Curves, surfaces, and images lie at the core of computer graphics. Algorithms for image and shape editing are difficult, because the underlying structures---the flowers in a photograph or sharp edges in a shape---are obvious to humans but challenging for computers to recognize.

Painting in the physical world is a process that occurs over time. Later strokes cover earlier strokes, and strokes painted at a similar time are likely to be part of the same object. In the final painting, this temporal history is lost. Powerful layer-based or history-based image editing operations cannot be used. To enable these interactions, I will present a set of techniques to decompose a time lapse video of a painting into a sequence of translucent ``stroke'' images. I will present solutions for recovering physical (Kubelka and Munk) and digital (Porter and Duff) paint parameters from before/after image pairs. I will also present a pipeline for processing real-world videos of paintings capable of handling long-term occlusions, such as the painter's hand and its shadow, color shifts, and noise.

In the second portion of this talk, I will present a deformation technique that preserves the hand-made structure in 2D and 3D vector graphics (splines and subdivision surfaces). The technique is efficient, applies to the vector graphics formats used throughout 2D (PDF's, fonts, the web, illustrations) and 3D (industrial design and computer-aided design) computer graphics, and enables the entire body of existing linear blend skinning approaches to be used with vector graphics for the first time.
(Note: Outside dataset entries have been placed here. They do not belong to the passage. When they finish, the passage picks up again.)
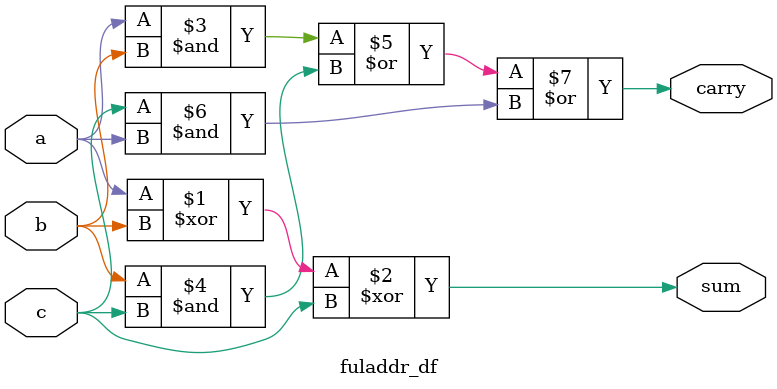
<source format=v>
`timescale 1ns / 1ps

module fuladdr_df(sum,carry,a,b,c);
    output sum,carry;
    input a,b,c;
    
    assign sum=a^b^c;
    assign carry=(a&b)|(b&c)|(c &a);
    endmodule

</source>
In the final portion of this talk, I will preview several types of crowd creativity (drawing, painting, singing, and sculpting).

Speaker's Bio

Yotam Gingold is an Assistant Professor in the computer science department at George Mason University. He runs the the Creativity and Graphics Lab (CraGL), whose mission is to solve challenging visual, geometry, and design problems and pursue foundational research into human creativity. His work is supported by the National Science Foundation (including a CAREER award) and Google. Previously he was a post-doctoral researcher in the computer science departments of Columbia University, Rutgers University, Tel-Aviv University, and Herzliya IDC. Yotam earned his Ph.D. in Computer Science from New York University in 2009, where he was awarded the Janet Fabri Prize for most outstanding dissertation.